The kidney cancer is a relatively common type of cancer, which typically occurs between 50 and 70 years, preferably in men. There are different types, the most common being clear cell cancer (80%) and papillary carcinoma.
What are the causes of kidney cancer?
Kidney cancer has been linked to tobacco use and obesity and is common in patients with a disease from birth called tuberous sclerosis. Families with a greater predisposition to this type of cancer have also been described, so there must be an unidentified hereditary component.
What symptoms does this type of cancer produce?
Patients with kidney cancer:
Sometimes they are asymptomatic. In these cases, the diagnosis is made by chance when performing an ultrasound of the abdomen or a CT scan for any other reason.
- When they have symptoms, the most common are:
- The presence of blood in the urine (hematuria).
- Abdominal pain or pain around the kidneys.
- Appearance of a mass (lump) in the abdomen.
- General symptoms such as weight loss, fever, anemia, high blood pressure or others.
- Often these tumors secrete certain substances that cause an exaggerated increase in the number of red blood cells (polycythemia) or platelets (thrombocytosis), increased calcium, alterations in the liver, etc.
- Sometimes the first manifestation of the tumor is the appearance of distant metastases.
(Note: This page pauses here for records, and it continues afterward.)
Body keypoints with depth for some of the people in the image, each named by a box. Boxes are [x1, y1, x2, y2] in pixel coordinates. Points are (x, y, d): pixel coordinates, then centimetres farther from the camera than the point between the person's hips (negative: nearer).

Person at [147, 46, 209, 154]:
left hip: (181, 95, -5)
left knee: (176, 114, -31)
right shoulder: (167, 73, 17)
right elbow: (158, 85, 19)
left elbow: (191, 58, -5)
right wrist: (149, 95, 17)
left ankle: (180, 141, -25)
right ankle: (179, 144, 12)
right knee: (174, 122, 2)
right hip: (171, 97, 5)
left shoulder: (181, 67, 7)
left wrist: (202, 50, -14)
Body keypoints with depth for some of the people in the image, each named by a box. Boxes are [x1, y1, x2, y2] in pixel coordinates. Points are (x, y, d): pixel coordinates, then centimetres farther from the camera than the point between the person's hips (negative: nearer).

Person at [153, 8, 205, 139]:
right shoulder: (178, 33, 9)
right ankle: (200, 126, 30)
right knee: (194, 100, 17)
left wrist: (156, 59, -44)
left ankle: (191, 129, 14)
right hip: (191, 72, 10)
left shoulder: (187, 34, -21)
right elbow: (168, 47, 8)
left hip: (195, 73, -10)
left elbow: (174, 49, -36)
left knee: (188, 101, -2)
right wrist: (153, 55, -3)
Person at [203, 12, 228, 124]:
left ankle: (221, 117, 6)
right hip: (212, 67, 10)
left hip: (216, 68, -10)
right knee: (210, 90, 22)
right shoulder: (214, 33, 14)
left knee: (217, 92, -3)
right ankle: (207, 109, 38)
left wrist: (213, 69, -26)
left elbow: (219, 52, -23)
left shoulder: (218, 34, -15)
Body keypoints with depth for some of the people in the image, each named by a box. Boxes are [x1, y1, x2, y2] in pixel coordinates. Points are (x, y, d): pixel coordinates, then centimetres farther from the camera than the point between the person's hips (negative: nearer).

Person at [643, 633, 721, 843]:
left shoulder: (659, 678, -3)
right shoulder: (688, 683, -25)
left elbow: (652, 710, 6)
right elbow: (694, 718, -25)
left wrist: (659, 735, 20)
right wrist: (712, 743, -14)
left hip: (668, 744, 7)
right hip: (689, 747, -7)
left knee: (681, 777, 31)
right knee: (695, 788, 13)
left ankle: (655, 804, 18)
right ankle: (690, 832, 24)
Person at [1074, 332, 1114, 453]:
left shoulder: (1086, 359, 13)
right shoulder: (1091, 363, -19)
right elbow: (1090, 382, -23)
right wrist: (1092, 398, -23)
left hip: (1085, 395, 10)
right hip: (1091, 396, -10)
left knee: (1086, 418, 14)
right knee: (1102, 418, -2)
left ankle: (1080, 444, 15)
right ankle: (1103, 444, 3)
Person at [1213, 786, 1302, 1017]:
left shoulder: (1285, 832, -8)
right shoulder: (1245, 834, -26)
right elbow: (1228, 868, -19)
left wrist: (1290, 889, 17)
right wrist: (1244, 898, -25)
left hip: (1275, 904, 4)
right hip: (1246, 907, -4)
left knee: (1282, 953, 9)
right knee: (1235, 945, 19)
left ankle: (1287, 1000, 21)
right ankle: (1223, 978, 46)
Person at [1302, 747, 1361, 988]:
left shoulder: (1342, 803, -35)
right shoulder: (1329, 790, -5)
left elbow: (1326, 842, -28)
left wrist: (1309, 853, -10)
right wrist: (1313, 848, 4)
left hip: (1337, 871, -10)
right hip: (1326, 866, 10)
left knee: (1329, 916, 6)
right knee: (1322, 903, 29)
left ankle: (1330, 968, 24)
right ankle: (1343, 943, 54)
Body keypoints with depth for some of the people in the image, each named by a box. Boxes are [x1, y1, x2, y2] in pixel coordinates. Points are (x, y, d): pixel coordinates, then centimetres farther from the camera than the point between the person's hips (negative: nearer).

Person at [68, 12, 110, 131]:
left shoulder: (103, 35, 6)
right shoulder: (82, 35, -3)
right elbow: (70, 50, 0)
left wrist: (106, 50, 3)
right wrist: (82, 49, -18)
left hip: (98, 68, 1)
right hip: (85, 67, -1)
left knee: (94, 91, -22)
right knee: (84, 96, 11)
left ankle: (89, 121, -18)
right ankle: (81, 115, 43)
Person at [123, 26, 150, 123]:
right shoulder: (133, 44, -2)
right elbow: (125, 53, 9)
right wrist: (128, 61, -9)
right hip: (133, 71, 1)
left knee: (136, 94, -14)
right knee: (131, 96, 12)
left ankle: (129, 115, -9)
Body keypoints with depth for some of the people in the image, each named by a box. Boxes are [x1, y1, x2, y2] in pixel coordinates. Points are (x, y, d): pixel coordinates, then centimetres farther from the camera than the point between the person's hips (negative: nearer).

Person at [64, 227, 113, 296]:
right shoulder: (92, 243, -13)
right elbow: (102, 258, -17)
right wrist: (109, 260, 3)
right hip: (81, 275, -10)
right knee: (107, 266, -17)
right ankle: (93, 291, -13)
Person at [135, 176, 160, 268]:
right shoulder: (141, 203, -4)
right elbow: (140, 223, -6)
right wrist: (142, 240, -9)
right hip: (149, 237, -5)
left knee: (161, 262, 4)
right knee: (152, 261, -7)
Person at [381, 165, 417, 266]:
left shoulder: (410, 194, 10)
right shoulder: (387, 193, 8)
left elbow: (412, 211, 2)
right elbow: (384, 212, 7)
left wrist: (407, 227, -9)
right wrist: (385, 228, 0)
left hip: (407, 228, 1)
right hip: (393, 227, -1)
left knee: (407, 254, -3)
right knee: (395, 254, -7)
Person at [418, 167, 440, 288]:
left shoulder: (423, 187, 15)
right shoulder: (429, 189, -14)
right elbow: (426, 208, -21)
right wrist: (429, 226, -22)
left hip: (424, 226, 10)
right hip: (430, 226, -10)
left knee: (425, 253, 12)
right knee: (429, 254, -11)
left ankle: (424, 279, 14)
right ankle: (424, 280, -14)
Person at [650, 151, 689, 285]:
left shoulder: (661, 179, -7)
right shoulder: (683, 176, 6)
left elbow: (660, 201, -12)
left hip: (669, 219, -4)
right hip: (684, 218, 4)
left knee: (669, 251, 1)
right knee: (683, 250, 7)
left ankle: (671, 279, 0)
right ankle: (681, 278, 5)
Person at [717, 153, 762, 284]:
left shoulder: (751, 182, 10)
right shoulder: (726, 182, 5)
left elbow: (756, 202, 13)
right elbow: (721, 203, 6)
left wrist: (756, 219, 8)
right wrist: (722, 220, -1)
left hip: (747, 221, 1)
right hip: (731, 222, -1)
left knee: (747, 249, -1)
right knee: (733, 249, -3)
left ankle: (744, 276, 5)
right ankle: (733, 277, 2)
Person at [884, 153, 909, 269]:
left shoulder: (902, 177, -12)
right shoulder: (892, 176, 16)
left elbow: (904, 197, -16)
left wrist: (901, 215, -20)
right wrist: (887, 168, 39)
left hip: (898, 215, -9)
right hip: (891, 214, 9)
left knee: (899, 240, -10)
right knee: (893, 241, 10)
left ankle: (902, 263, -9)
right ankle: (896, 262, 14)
How is the disease diagnosed?
The diagnosis of suspected kidney cancer is established by an ultrasound of the kidney or a CT scan of the abdomen. In patients in which a solid mass is detected (no cyst) in the kidney with any of the above tests, you must always think that may be malignant and must perform other tests, such as X – ray or CT of the chest to rule out the possibility of metastasis and a urine cytology to see if there are malignant cells.
If no metastases are seen, surgery to remove the kidney mass should be recommended for any solid mass, although there is always the possibility that it is a benign tumor or an inflammatory mass. In people who are not candidates for surgery, CT-directed tumor puncture may be considered.
Can it be prevented?
Kidney cancer cannot be prevented. Nor is it indicated to carry out routine studies to rule out its presence in the general population. These periodic studies could however be carried out in:
- People with a significant number of family members with kidney cancer.
- People who have received kidney radiation.
- People with diseases that are associated with an increased risk of developing kidney cancer, such as tuberous sclerosis.
What is the prognosis of affected patients?
Kidney cancer is divided into 4 stages:
- Stage I. Cancer only affects the kidney.
- Stage II. Cancer invades the capsule that surrounds the kidney.
- Stage IIIa. Cancer invades the vena cava or renal vein.
- Stage IIIb. Cancer affects neighboring nodes.
- Stage IV. Cancer invades neighboring organs or metastasizes at a distance.
The prognosis varies depending on the stage, with 5-year survivals ranging between 70% and 10%.
What is the treatment for kidney cancer?
Treatment of kidney cancer depends on the extent of the tumor:
- The recommended treatment in stages I, II, and some III is radical nephrectomy, that is, completely removing the affected kidney, its capsule, the adrenal gland above it, and the local nodes. In some cases, if the tumor is small or if there is kidney failure, a partial nephrectomy can be performed, that is, removing only part of the kidney. In these stages, no additional treatments are recommended.
- In people in whom surgery poses a significant risk, for example in the elderly or in patients with other serious diseases, attempts can be made to destroy the tumor by other techniques such as cryoablation (cold destruction) or radiofrequency ablation.
- In patients with advanced disease (stage IV) the evolution of the tumor is unpredictable. For some doctors, the kidney is not operated on unless there are serious local complications such as continuous bleeding or a lot of pain. For others, if the clinical situation is good, the kidney must be removed to reduce the tumor burden. Subsequently, there are various treatment options depending on whether there is a good or bad prognosis and as the first or second line of treatment:
- Immunotherapy associated or not with VEGF (vascular endothelial growth factor) inhibitors.
- Medications against tyrosine kinase.
- Medications against mTOR.
- Interleukin 2 and alpha interferon.
In general, traditional chemotherapy is not effective in these patients and radiation therapy has limited efficacy.